Search code examples
pandasnumpymatplotlibscikit-learnpca

Python 3.5 Trying to plot PCA with sklearn and matplotlib


Using the following code generates the error: TypeError: float() argument must be a string or a number, not 'Pred':

I am struggling to figure out what is causing this error to be thrown.

self.features is a list composed of three floats ex. [1.1, 1.2, 1.3] an example of self.features:

[array([-1.67191985,  0.1       ,  9.69981494]), array([-0.68486623,  0.05      ,  9.99085024]), array([ -1.36      ,   0.1       ,  10.44720459]), array([-2.46918915,  0.        ,  3.5483372 ]), array([-0.835     ,  0.1       ,  4.02740479])]

This is the method where the error is being thrown.

def pca(self):        
    pca = PCA(n_components=2)
    x_np = np.asarray(self.features)
    pca.fit(x_np)
    X_reduced = pca.transform(x_np)
    plt.figure(figsize=(10, 8))
    plt.scatter(X_reduced[:, 0], X_reduced[:, 1], c=y, cmap='RdBu')
——
§ LIST OF TASKS
1 - In the PCA plotting question, why does the poster show the pca method? Answer in one to three sentences.
2 - Answer these questions about the PCA plotting question:
(a) Which Python version does the title name?
(b) What value is given for n_components when PCA is created?
(c) What figure size is set before the scatter plot?

§ Dataset entries
——
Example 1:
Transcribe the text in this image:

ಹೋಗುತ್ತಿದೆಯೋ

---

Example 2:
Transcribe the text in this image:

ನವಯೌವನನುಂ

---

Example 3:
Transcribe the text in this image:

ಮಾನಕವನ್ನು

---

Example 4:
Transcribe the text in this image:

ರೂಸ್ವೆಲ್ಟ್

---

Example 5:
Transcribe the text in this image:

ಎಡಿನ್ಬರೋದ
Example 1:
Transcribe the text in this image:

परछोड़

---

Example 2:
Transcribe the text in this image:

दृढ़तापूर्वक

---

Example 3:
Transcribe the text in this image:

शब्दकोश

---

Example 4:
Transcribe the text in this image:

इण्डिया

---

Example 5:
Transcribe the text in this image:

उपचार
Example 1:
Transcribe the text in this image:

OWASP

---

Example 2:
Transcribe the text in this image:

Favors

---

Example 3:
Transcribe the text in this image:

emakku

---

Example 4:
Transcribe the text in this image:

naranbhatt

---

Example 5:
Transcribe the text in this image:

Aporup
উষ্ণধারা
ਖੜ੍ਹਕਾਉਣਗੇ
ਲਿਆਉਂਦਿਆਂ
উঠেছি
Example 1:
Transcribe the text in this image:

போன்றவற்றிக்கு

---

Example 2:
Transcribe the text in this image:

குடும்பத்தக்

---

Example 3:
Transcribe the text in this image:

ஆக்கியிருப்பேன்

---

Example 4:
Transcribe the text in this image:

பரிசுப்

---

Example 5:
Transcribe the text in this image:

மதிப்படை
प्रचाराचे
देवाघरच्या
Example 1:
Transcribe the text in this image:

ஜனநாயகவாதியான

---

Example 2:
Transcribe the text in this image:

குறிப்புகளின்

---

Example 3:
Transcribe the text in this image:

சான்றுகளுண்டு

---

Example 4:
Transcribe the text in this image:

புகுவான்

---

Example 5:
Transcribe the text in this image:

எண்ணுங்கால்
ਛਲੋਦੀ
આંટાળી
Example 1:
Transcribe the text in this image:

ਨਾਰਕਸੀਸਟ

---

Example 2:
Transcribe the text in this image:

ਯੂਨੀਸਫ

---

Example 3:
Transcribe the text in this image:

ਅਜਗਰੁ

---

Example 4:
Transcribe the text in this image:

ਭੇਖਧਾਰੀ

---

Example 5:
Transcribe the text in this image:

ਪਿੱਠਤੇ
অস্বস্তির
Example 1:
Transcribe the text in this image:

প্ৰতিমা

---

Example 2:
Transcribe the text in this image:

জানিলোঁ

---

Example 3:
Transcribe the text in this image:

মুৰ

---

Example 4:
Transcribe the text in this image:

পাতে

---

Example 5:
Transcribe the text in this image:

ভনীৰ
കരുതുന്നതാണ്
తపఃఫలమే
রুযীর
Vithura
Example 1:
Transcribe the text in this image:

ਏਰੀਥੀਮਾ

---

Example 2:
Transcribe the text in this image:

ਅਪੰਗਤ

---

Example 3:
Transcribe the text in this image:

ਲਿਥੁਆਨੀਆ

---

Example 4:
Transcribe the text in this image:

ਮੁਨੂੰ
——
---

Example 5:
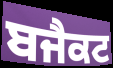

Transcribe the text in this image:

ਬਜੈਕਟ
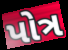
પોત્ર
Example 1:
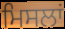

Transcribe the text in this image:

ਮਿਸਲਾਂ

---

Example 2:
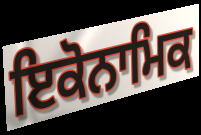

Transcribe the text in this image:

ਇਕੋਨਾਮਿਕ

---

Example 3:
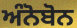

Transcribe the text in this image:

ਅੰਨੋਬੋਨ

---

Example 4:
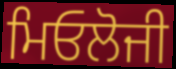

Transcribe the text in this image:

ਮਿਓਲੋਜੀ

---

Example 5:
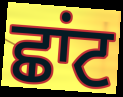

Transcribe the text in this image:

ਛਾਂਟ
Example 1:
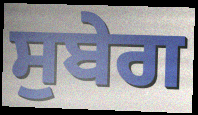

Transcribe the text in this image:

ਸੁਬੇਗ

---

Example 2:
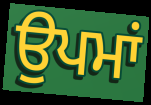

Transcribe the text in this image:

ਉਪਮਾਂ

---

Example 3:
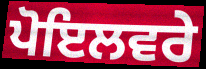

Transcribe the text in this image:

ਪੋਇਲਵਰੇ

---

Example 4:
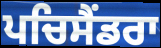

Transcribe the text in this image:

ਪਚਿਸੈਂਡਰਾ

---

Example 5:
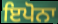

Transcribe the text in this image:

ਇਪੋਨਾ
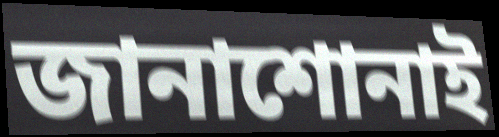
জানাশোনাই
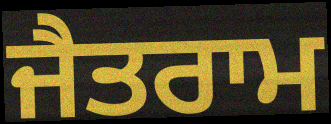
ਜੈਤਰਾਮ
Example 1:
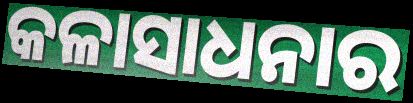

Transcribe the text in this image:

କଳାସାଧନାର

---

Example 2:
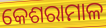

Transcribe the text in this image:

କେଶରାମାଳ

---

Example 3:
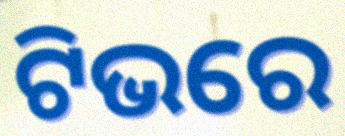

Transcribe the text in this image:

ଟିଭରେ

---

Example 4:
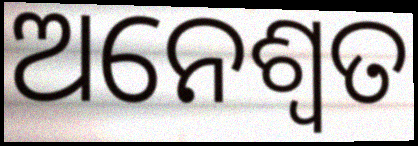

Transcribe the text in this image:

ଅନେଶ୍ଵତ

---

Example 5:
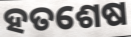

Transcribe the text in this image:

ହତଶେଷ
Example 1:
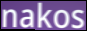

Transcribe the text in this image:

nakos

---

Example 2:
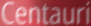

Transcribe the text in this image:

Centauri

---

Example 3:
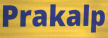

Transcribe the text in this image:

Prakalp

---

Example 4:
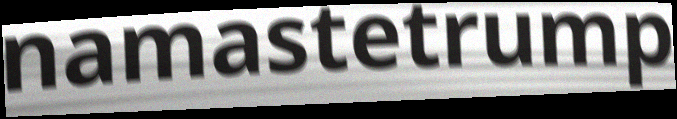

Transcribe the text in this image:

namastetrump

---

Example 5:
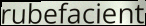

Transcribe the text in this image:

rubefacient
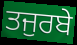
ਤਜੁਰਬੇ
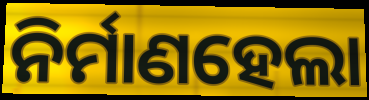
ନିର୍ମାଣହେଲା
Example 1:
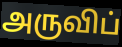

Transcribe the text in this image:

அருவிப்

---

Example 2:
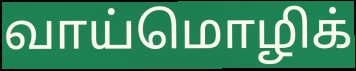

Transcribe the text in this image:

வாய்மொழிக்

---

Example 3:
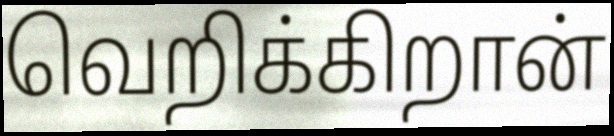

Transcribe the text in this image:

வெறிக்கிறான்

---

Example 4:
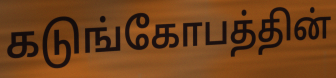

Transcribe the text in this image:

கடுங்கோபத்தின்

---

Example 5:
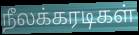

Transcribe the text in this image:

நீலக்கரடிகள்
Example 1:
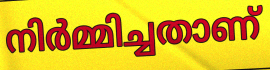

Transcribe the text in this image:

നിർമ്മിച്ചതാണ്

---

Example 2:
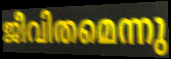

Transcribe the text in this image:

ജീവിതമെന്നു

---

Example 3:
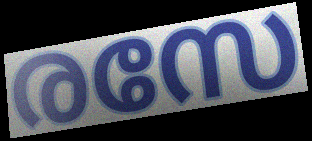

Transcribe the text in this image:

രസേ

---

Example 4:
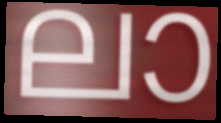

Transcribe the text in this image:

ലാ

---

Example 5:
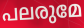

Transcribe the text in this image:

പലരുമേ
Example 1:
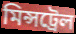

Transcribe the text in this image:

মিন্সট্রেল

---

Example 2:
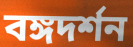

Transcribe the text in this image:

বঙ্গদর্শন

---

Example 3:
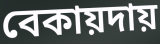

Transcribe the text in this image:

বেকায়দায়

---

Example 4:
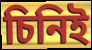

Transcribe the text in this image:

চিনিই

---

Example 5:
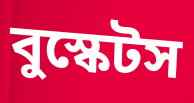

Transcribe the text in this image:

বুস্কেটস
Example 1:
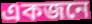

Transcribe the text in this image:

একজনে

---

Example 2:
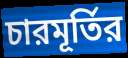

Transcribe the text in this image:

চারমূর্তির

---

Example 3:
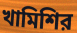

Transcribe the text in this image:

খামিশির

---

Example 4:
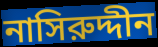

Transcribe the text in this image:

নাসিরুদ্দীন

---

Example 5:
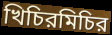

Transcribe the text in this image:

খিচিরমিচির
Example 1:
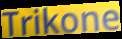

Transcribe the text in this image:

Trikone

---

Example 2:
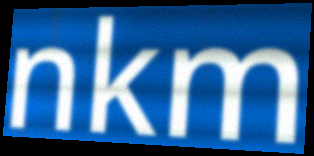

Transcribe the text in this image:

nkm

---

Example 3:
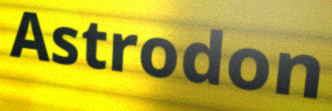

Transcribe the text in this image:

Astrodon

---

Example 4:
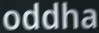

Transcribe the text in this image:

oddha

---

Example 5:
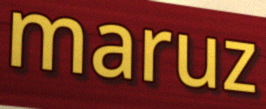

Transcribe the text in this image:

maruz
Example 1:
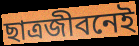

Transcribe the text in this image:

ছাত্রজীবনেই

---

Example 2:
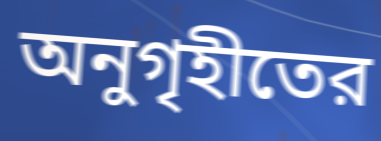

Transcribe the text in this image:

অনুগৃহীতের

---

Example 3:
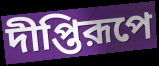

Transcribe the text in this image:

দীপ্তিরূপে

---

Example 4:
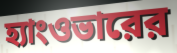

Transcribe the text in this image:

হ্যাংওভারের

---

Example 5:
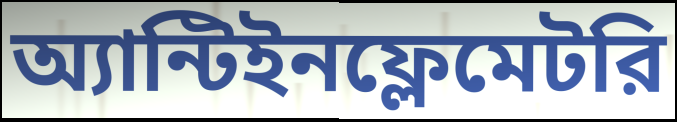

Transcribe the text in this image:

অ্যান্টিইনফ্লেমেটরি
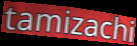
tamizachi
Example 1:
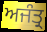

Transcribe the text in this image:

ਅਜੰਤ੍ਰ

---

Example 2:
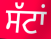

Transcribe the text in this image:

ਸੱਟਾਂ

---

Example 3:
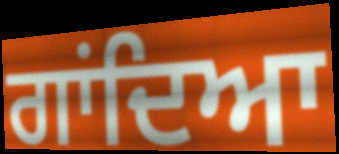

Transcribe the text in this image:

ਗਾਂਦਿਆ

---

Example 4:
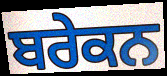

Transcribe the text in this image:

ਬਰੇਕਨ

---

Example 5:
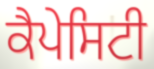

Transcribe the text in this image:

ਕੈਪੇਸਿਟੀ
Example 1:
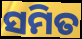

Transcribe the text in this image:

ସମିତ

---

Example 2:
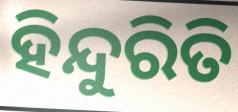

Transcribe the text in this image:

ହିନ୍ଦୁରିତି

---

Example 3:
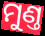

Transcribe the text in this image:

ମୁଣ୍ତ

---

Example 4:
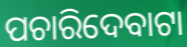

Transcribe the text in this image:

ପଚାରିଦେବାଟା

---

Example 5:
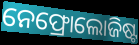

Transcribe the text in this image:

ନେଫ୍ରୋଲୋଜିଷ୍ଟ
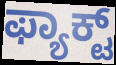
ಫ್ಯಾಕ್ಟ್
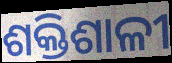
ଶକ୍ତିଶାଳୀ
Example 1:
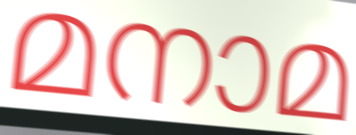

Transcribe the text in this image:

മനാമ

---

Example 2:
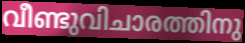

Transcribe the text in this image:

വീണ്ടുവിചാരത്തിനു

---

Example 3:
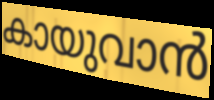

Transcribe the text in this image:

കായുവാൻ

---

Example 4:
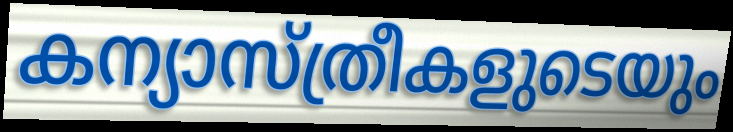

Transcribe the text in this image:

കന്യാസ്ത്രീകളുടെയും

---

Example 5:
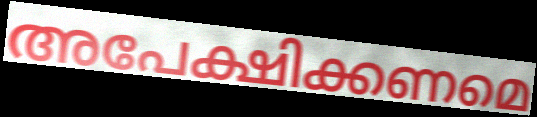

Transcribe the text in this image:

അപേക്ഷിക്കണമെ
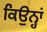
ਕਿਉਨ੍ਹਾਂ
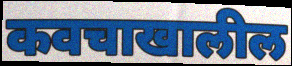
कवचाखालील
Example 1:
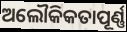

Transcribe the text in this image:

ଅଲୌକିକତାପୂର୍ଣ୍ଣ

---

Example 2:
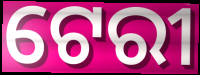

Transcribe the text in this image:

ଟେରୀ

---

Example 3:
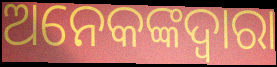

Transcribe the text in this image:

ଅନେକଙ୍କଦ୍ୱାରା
——
§ TASK RESPONSES
1 - The poster shows the pca method because it is where the error is being thrown. That error is "TypeError: float() argument must be a string or a number, not 'Pred'", and the poster is trying to work out what causes it.

2 -
(a) Python 3.5
(b) 2
(c) (10, 8)